Vor langer Zeit schrieben der Präsident von Eidos, der Mitbegründer der Lionhead Studios, die Gründer von Games Workshop und der Munchkin-, GURPS- und OGRE-Erfinder (Ian Livingstone, Steve Jackson und, ja, Steve Jackson) Bücher, die den griffigen Titel Fighting Fantasy trugen und im Deutschen unter dem weitaus weniger griffigen Titel FantasyAbenteuerSpielBücher geführt wurden. Nicht nur kombinierten diese das beste aus Pen&Paper-Rollenspielen und Flowcharts, sondern waren auch meine erste und erschreckend einflußreiche Begegnung mit dem Thema Fantasy. Befassten sich die meisten der in Deutschland erschienen Ausgaben mit ebendieser Thematik in seiner klassischsten, schwertschwingenden und zauberschleudernden Form, gab es doch ein paar Ausflüge in andere Genres, namentlich in die Welten der Piraterie, der Samurai, des klassischen Horrors und, um zum eigentlichen Punkt dieses Texts zu kommen, der Science Fiction.

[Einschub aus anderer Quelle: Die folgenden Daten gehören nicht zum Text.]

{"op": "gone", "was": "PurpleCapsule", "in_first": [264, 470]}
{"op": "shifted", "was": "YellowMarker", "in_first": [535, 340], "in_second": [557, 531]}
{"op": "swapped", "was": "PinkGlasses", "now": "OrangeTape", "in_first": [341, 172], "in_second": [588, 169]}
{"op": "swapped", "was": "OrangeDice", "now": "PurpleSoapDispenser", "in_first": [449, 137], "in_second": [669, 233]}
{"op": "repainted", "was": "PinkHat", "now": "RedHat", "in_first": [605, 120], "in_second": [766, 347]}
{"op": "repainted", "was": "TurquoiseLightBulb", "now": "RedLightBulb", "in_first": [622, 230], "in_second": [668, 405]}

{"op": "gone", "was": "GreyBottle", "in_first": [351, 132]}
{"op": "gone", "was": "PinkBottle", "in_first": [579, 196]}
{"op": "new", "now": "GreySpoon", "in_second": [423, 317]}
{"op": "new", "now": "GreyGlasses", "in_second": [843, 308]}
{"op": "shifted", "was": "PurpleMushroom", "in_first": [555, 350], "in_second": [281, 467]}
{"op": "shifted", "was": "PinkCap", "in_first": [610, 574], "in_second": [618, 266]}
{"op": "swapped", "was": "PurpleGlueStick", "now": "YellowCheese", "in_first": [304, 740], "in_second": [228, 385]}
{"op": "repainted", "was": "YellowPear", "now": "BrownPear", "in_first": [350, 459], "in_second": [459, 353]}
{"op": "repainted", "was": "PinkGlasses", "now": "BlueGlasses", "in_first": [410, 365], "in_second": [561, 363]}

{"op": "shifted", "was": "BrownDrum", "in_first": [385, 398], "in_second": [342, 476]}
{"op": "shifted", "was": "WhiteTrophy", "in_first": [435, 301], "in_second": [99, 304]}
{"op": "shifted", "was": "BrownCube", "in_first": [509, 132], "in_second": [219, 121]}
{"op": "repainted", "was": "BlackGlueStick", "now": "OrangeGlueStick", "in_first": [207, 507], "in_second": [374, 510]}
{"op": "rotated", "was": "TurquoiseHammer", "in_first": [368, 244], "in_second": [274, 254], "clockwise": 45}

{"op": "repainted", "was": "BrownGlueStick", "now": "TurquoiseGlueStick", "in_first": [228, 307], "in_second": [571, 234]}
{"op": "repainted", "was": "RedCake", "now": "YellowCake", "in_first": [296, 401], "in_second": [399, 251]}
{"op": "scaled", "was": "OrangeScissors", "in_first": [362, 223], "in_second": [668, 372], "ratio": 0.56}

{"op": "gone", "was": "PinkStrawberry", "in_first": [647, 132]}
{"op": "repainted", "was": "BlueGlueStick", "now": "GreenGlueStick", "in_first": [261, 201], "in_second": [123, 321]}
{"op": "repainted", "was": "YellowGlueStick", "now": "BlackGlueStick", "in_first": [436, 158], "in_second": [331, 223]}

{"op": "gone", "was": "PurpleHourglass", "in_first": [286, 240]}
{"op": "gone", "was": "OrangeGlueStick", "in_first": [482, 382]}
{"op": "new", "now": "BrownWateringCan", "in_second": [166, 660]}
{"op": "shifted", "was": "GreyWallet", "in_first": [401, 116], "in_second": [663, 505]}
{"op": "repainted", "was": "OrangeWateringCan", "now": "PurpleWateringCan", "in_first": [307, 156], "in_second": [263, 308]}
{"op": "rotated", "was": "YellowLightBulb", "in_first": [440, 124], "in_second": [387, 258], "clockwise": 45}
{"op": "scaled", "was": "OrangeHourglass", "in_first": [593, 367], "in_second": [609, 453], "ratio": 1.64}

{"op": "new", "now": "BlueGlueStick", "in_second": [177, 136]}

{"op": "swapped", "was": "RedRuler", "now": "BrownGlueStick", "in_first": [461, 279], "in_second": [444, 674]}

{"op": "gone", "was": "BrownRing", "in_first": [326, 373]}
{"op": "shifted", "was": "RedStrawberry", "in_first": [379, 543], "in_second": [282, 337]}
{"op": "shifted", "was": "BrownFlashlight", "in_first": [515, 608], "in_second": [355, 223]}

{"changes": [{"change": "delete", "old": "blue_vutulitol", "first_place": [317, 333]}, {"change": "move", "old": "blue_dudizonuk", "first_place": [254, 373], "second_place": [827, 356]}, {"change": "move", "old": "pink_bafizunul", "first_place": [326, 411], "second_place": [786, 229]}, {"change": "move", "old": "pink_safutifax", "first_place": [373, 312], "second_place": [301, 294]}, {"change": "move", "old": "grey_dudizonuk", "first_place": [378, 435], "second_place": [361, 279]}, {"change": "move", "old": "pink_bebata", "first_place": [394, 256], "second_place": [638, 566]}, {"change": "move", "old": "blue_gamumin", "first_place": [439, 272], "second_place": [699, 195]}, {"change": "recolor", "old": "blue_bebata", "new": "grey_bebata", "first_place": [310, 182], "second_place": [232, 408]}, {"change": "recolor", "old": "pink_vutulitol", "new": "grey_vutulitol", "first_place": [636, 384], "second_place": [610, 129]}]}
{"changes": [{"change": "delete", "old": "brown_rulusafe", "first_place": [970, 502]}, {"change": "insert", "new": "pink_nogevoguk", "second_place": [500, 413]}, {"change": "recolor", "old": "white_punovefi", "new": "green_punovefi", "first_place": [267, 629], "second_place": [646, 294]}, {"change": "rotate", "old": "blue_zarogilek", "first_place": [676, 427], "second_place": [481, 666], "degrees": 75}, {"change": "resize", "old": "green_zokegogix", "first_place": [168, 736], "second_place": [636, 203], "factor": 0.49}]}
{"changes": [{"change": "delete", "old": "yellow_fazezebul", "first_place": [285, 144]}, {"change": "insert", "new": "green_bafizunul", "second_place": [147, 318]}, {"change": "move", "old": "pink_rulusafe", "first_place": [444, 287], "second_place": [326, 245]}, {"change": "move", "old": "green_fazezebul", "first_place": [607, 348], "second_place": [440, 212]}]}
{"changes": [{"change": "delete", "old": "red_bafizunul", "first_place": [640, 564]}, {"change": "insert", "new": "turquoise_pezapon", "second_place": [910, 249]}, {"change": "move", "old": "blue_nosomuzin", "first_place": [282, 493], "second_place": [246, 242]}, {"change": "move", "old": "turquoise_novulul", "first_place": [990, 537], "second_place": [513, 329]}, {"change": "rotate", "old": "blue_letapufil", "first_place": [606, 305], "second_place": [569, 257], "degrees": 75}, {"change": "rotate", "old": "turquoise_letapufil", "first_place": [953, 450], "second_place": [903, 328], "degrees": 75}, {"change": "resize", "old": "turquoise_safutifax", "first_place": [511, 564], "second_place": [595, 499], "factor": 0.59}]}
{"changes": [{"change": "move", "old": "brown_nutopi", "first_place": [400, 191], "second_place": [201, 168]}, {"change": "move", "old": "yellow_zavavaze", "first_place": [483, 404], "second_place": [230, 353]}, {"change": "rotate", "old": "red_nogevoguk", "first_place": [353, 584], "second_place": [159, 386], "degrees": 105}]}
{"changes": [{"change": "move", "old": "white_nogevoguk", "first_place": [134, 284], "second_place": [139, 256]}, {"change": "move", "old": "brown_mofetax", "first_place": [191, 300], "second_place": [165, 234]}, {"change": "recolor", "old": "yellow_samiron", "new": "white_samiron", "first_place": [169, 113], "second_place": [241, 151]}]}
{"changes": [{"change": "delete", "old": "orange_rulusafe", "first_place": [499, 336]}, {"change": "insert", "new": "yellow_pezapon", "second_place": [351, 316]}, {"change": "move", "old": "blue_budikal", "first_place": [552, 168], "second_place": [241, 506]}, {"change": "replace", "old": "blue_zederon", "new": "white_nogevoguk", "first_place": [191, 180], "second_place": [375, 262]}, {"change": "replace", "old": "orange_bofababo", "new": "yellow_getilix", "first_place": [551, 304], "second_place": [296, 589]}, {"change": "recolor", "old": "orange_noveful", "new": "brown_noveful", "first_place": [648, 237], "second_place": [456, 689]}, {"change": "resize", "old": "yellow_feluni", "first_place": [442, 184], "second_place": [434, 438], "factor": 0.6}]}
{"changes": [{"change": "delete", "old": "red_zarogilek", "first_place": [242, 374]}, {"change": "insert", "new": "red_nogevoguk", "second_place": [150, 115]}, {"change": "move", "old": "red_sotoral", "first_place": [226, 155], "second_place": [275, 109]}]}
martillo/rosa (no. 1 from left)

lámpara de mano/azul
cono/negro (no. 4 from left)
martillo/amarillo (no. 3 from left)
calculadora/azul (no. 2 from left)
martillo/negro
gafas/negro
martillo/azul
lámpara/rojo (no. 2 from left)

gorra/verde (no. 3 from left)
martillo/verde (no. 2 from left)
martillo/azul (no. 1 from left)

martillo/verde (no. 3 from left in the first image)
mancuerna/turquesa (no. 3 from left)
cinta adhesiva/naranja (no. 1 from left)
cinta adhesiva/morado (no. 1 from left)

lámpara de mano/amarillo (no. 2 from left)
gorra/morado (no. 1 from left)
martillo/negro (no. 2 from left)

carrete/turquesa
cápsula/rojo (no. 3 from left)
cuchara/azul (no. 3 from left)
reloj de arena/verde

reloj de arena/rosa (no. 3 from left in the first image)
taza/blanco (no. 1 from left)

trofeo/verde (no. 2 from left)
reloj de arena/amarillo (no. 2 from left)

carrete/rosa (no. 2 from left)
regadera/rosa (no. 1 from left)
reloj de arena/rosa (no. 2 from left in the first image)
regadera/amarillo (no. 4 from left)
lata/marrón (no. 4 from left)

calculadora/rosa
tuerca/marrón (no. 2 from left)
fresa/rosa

Gleich Band vier, im Deutschen unter dem teils redundantem Titel “Das Universum der Unendlichkeit” veröffentlicht, war gleichzeitig die erste Abkehr vom bisher vorherrschenden Genre und eine der ambitioniertesten Ausgaben überhaupt. Spielte man gemeinhin einen einzelnen Kämpfer, der mit Schwert und diversen magischen Gegenständen Abenteuer bestand, kontrollierte man hier die ganze (relevante) Crew eines Raumschiffs (Captain, Wissenschaftler, Ärztin, Ingenieur, Sicherheitsoffizier sowie zwei Wachtposten), jeder mit eigenen Werten. Und statt den bisherigen Kampfregeln Mann gegen Monster gab es Regeln für Gruppennahkampf, Lasergefechten (tödlich oder lähmend) sowie Schiffsschlachten. Die Parallelen zu Star Trek sind offensichtlich, und zwölf Jahre später wurde die exakte Prämisse dieses Buches (Oh Graus, wir sind plötzlich ganz woanders, wie kommen wir wieder zurück?) als Star Trek: Voyager verseriet. Ich mein, das Raumschiff hier heißt “Traveller”. Traveller. Voyager. I rest my case.

Wie auch in FTL kann und wird man hier oft und grandios versagen und vielleicht nie das Ende sehen, wenn man nicht gerade schummelt. Man verliert Crewmitglieder, bizarre Aliens beamen sich an Bord, Raumschlachten, Permadeath, Handel, Zufallsgenerator, Defekte, und wenn man am Anfang Pech hat, kann man auch gleich aufgeben. Aber wie in FTL lernt man auch aus jedem Durchgang, und selbst Verlieren ist meist spektakulär.

Sorry, irgendwie hab ich keinen letzten Absatz mehr für euch.

(SuperDennis hat hier einen ähnlichen Ansatz gewählt und tatsächlichen Content. Aber ich schwör, den Kram da oben hatte ich schon vorher im Kopf. Ich brauch halt nur immer solange. Und nein, das Superlevelverlinken folgt keinen niederen Absichten.)